着床前遺伝子検査(PGT)は妊娠高血圧腎症を増加させる?

着床前遺伝子検査(PGT)の使用は急速に増加しており、米国のPGTの割合は、2005年の全サイクルの4%から2015年には22%に増加しました。2015年だけで、米国で実施された26,201件、8529人が出生していると報告されております。


PGTを行った妊娠に関する母体および新生児転帰の調査はほとんど行われていません。栄養外胚葉生検は胎盤を形成する細胞を除去するため、胎盤に関連する有害な妊娠転帰のリスクが高まる可能性があります。

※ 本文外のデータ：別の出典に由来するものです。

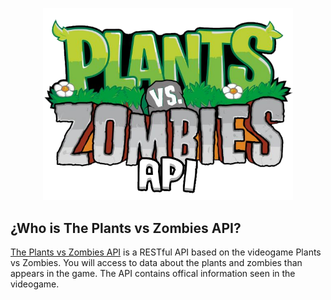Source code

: <p align="center"><a href="https://laravel.com" target="_blank"><img src="https://github.com/Frankito14/plants_vs_zombies_api/blob/main/storage/app/logo.png?raw=true" width="400" alt="Aoo Logo"></a></p>


## ¿Who is The Plants vs Zombies API?

[The Plants vs Zombies API](https://github.com/Frankito14/plants_vs_zombies_api/) is a RESTful API based on the videogame Plants vs Zombies. You will access to data about the plants and zombies than appears in the game. The API contains offical information seen in the videogame.


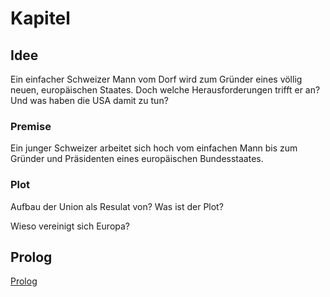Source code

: # Kapitel

## Idee
Ein einfacher Schweizer Mann vom Dorf wird zum Gründer eines völlig neuen, europäischen Staates.
Doch welche Herausforderungen trifft er an? Und was haben die USA damit zu tun?

### Premise
Ein junger Schweizer arbeitet sich hoch vom einfachen Mann bis zum Gründer und Präsidenten eines europäischen Bundesstaates.

### Plot
Aufbau der Union als Resulat von?
Was ist der Plot?

Wieso vereinigt sich Europa?


## Prolog
[Prolog](/History/Prolog.md)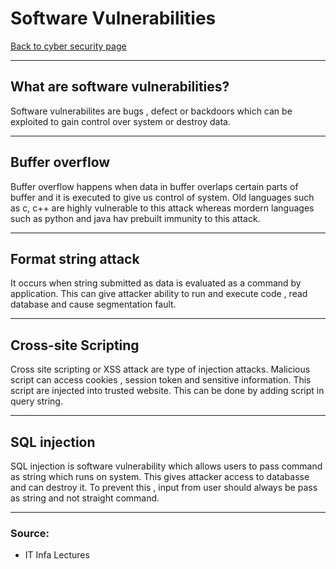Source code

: # Software Vulnerabilities
[Back to cyber security page](Cyber%20security.md)
- --
## What are software vulnerabilities?
Software vulnerabilites are bugs , defect or backdoors which can be exploited to gain control over system or destroy data.
- --
## Buffer overflow
Buffer overflow happens when data in buffer overlaps certain parts of buffer and it is executed to give us control of system. Old languages such as c, c++ are highly vulnerable to this attack whereas mordern languages such as python and java hav prebuilt immunity to this attack.
- --
## Format string attack
It occurs when string submitted as data is evaluated as a command by application. This can give attacker ability to run and execute code , read database and cause segmentation fault.
- --
## Cross-site Scripting 
Cross site scripting or XSS attack are type of injection attacks. Malicious script can access cookies , session token and sensitive information. This script are injected into trusted website. This can be done by adding script in query string.
- --
## SQL injection
SQL injection is software vulnerability which allows users to pass command as string which runs on system. This gives attacker access to databasse and can destroy it. To prevent this , input from user should always be pass as string and not straight command.
- --
### Source:
- IT Infa Lectures
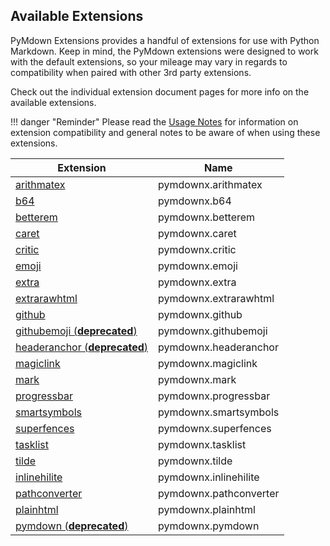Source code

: ## Available Extensions
PyMdown Extensions provides a handful of extensions for use with Python Markdown.  Keep in mind, the PyMdown extensions were designed to work with the default extensions, so your mileage may vary in regards to compatibility when paired with other 3rd party extensions.

Check out the individual extension document pages for more info on the available extensions.

!!! danger "Reminder"
    Please read the [Usage Notes](usage_notes.md) for information on extension compatibility and general notes to be aware of when using these extensions.

| Extension                                                  | Name   |
|------------------------------------------------------------|--------|
| [arithmatex](extensions/arithmatex.md)                     | pymdownx.arithmatex |
| [b64](extensions/b64.md)                                   | pymdownx.b64 |
| [betterem](extensions/betterem.md)                         | pymdownx.betterem |
| [caret](extensions/caret.md)                               | pymdownx.caret |
| [critic](extensions/critic.md)                             | pymdownx.critic |
| [emoji](extensions/emoji.md)                               | pymdownx.emoji |
| [extra](extensions/extra.md)                               | pymdownx.extra |
| [extrarawhtml](extensions/extrarawhtml.md)                 | pymdownx.extrarawhtml |
| [github](extensions/github.md)                             | pymdownx.github |
| [githubemoji (**deprecated**)](extensions/githubemoji.md)  | pymdownx.githubemoji |
| [headeranchor (**deprecated**)](extensions/headeranchor.md)| pymdownx.headeranchor |
| [magiclink](extensions/magiclink.md)                       | pymdownx.magiclink |
| [mark](extensions/mark.md)                                 | pymdownx.mark |
| [progressbar](extensions/progressbar.md)                   | pymdownx.progressbar |
| [smartsymbols](extensions/smartsymbols.md)                 | pymdownx.smartsymbols |
| [superfences](extensions/superfences.md)                   | pymdownx.superfences |
| [tasklist](extensions/tasklist.md)                         | pymdownx.tasklist |
| [tilde](extensions/tilde.md)                               | pymdownx.tilde |
| [inlinehilite](extensions/inlinehilite.md)                 | pymdownx.inlinehilite |
| [pathconverter](extensions/pathconverter.md)               | pymdownx.pathconverter |
| [plainhtml](extensions/plainhtml.md)                       | pymdownx.plainhtml |
| [pymdown (**deprecated**)](extensions/pymdown.md)          | pymdownx.pymdown |
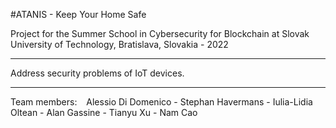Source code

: #ATANIS - Keep Your Home Safe

Project for the Summer School in Cybersecurity for Blockchain at Slovak University of Technology, Bratislava, Slovakia - 2022
<hr>

Address security problems of IoT devices.

<hr>

Team members: &ensp; Alessio Di Domenico - Stephan Havermans - Iulia-Lidia Oltean - Alan Gassine - Tianyu Xu - Nam Cao
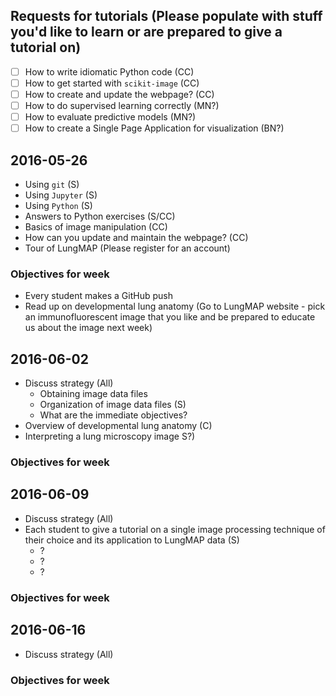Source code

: Requests for tutorials (Please populate with stuff you'd like to learn or are prepared to give a tutorial on)
----

- [ ] How to write idiomatic Python code (CC)
- [ ] How to get started with `scikit-image` (CC)
- [ ] How to create and update the webpage? (CC)
- [ ] How to do supervised learning correctly (MN?)
- [ ] How to evaluate predictive models (MN?)
- [ ] How to create a Single Page Application for visualization (BN?)

2016-05-26
-----

- Using `git` (S)
- Using `Jupyter` (S)
- Using `Python` (S)
- Answers to Python exercises (S/CC)
- Basics of image manipulation (CC)
- How can you update and maintain the webpage? (CC)
- Tour of LungMAP (Please register for an account)

### Objectives for week

- Every student makes a GitHub push
- Read up on developmental lung anatomy (Go to LungMAP website - pick an immunofluorescent image that you like and be prepared to educate us about the image next week)

2016-06-02
-----

- Discuss strategy (All)
  - Obtaining image data files
  - Organization of image data files (S)
  - What are the immediate objectives?
- Overview of developmental lung anatomy (C)
- Interpreting a lung microscopy image S?)


### Objectives for week

2016-06-09
-----

- Discuss strategy (All)
- Each student to give a tutorial on a single image processing technique of their choice and its application to LungMAP data (S)
  - ?
  - ?
  - ?

### Objectives for week

2016-06-16
-----
- Discuss strategy (All)

### Objectives for week
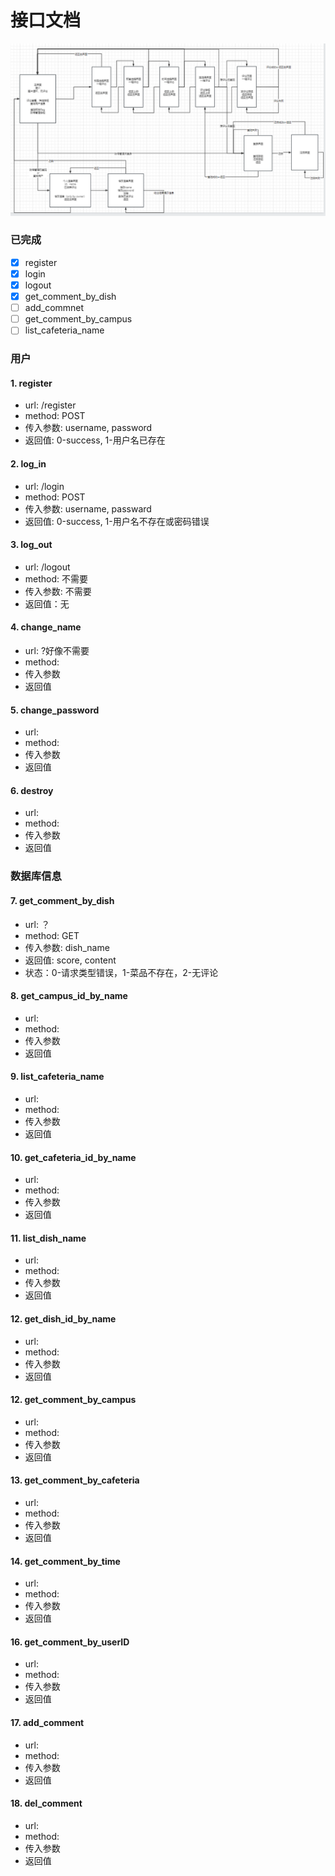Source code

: # 接口文档
<img src="./interface.png" style="zoom:50%" />

### 已完成

- [x] register
- [x] login
- [x] logout
- [x] get_comment_by_dish 
- [ ] add_commnet
- [ ] get_comment_by_campus
- [ ] list_cafeteria_name

### 用户
#### 1. register
- url: /register
- method: POST
- 传入参数: username, password
- 返回值: 0-success, 1-用户名已存在

#### 2. log_in
- url: /login
- method: POST
- 传入参数: username, passward
- 返回值: 0-success, 1-用户名不存在或密码错误


#### 3. log_out
- url: /logout
- method: 不需要
- 传入参数: 不需要
- 返回值：无

#### 4. change_name
- url: ?好像不需要
- method: 
- 传入参数
- 返回值

#### 5. change_password
- url: 
- method: 
- 传入参数
- 返回值

#### 6. destroy
- url: 
- method: 
- 传入参数
- 返回值

### 数据库信息
#### 7. get_comment_by_dish
- url: ？
- method: GET
- 传入参数: dish_name
- 返回值: score, content
- 状态：0-请求类型错误，1-菜品不存在，2-无评论

#### 8. get_campus_id_by_name
- url: 
- method: 
- 传入参数
- 返回值

#### 9. list_cafeteria_name
- url: 
- method: 
- 传入参数
- 返回值

#### 10. get_cafeteria_id_by_name
- url: 
- method: 
- 传入参数
- 返回值

#### 11. list_dish_name
- url: 
- method: 
- 传入参数
- 返回值

#### 12. get_dish_id_by_name
- url: 
- method: 
- 传入参数
- 返回值

#### 12. get_comment_by_campus
- url: 
- method: 
- 传入参数
- 返回值

#### 13. get_comment_by_cafeteria
- url: 
- method: 
- 传入参数
- 返回值

#### 14. get_comment_by_time
- url: 
- method: 
- 传入参数
- 返回值



#### 16. get_comment_by_userID
- url: 
- method: 
- 传入参数
- 返回值

#### 17. add_comment
- url: 
- method: 
- 传入参数
- 返回值

#### 18. del_comment
- url: 
- method: 
- 传入参数
- 返回值
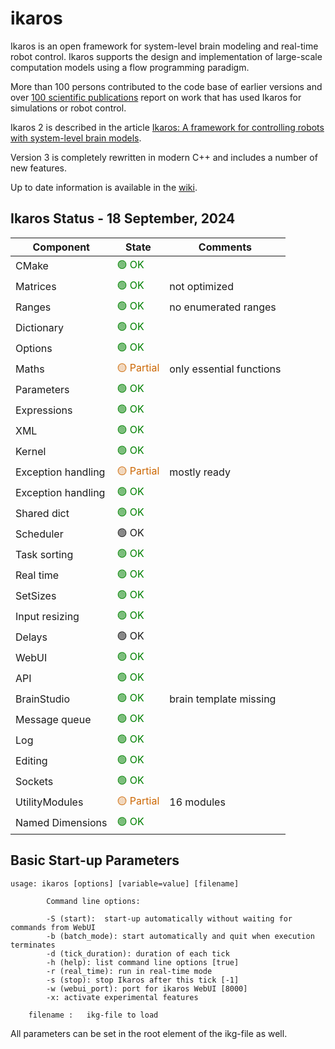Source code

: # ikaros

Ikaros is an open framework for system-level brain modeling and real-time robot control. Ikaros supports the design and implementation of large-scale computation models using a flow programming paradigm.

More than 100 persons  contributed to the code base of earlier versions and over [100 scientific publications](http://www.ikaros-project.org/publications/) report on work that has used Ikaros for simulations or robot control.

Ikaros 2 is described in the article [Ikaros: A framework for controlling robots with system-level brain models](https://journals.sagepub.com/doi/full/10.1177/1729881420925002).

Version 3 is completely rewritten in modern C++ and includes a number of new features.

Up to date information is available in the [wiki](https://github.com/ikaros-project/ikaros/wiki).

## Ikaros Status - 18 September, 2024

| Component | State | Comments |
| ----|----|----|
| CMake             |<div style="color:green">🟢 OK |   |
| Matrices          |<div style="color:green">🟢 OK | not optimized |
| Ranges            |<div style="color:green">🟢 OK | no enumerated ranges |
| Dictionary        |<div style="color:green">🟢 OK |  |
| Options           |<div style="color:green">🟢 OK |
| Maths             |<div style="color:#c60">🟡 Partial | only essential functions |
| Parameters        |<div style="color:green">🟢 OK | |
| Expressions       |<div style="color:green">🟢 OK |  |
| XML               |<div style="color:green">🟢 OK | |
| Kernel            |<div style="color:green">🟢 OK |
| Exception handling    |<div style="color:#c60">🟡 Partial | mostly ready |
| Exception handling |<div style="color:green">🟢 OK | |
| Shared dict       |<div style="color:green">🟢  OK |  |
| Scheduler         |<div style="color:#green">🟢 OK |  |
| Task sorting      |<div style="color:green">🟢 OK |  |
| Real time         |<div style="color:green">🟢 OK |  |
| SetSizes    |     <div style="color:green">🟢 OK |
| Input resizing    |<div style="color:green">🟢 OK |     |  |
| Delays            |<div style="color:#green">🟢 OK |  |
| WebUI             |<div style="color:green">🟢 OK |  |
| API               |<div style="color:green">🟢 OK | |
| BrainStudio       |<div style="color:green">🟢 OK | brain template missing |
| Message queue     |<div style="color:green">🟢 OK |  |
| Log               |<div style="color:green">🟢 OK | |
| Editing           |<div style="color:green">🟢 OK  | |
| Sockets           |<div style="color:green">🟢 OK |  |
| UtilityModules    |<div style="color:#c60">🟡 Partial | 16 modules |
| Named Dimensions  |<div style="color:green">🟢 OK |  |

## Basic Start-up Parameters

    usage: ikaros [options] [variable=value] [filename]

            Command line options:

            -S (start):  start-up automatically without waiting for commands from WebUI
            -b (batch_mode): start automatically and quit when execution terminates
            -d (tick_duration): duration of each tick
            -h (help): list command line options [true]
            -r (real_time): run in real-time mode
            -s (stop): stop Ikaros after this tick [-1]
            -w (webui_port): port for ikaros WebUI [8000]
            -x: activate experimental features

        filename :   ikg-file to load

All parameters can be set in the root element of the ikg-file as well.

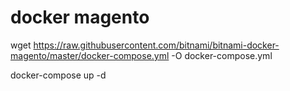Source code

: # docker magento
 
wget https://raw.githubusercontent.com/bitnami/bitnami-docker-magento/master/docker-compose.yml -O docker-compose.yml

docker-compose up -d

今回、栄養外胚葉生検の有無によるIVF後の母体および新生児の転帰を比較したコホート研究を実施した報告がありましたのでご紹介いたします。


2019年7月 Fertility and Sterilty
”Maternal and neonatal outcomes associated with trophectoderm biopsy”


357人の生児(PGT:177人およびPGTを施行していない180人)が分析の対象としています。栄養外胚葉生検の有無によるIVF後の母体および新生児の転帰を比較したところ、IVF + PGTの妊娠高血圧腎症の発生率はPGT施行していないIVFの4.1%と比較して10.5%であり、3.02倍妊娠高血圧腎症にかかりやすいという結果でした。(単胎のみだと2.95倍)前置胎盤の発生率は、IVF + PGTで5.8%、PGTなしのIVFで1.4%でした(有意差なし)。


早産、出生体重、NICU入院、5分のアプガースコア、先天異常の発生率に両群有意差はありませんでした。


<まとめ>
IVF + PGTとPGT施行していないIVFを比較した母体および新生児の詳細な結果を報告した最大の研究の1つです。産科合併症については、IVF + PGT群で妊娠高血圧腎症のオッズが3倍増加し、交絡を最小限に抑えた単胎のみに限定した場合でも2.9倍増加するようでした。新生児の有害転帰に統計的に有意な差は認められませんでした。


日本でも増えてくると予想されるPGTに関する報告でした。PGTにより異数性妊娠の流産リスクを軽減し、生児獲得までの時間の短縮できる可能性もありますが、潜在的なリスクを考慮することが重要です。
児に関しては今回の報告よると、栄養外胚葉生検しても影響がないという結果でした。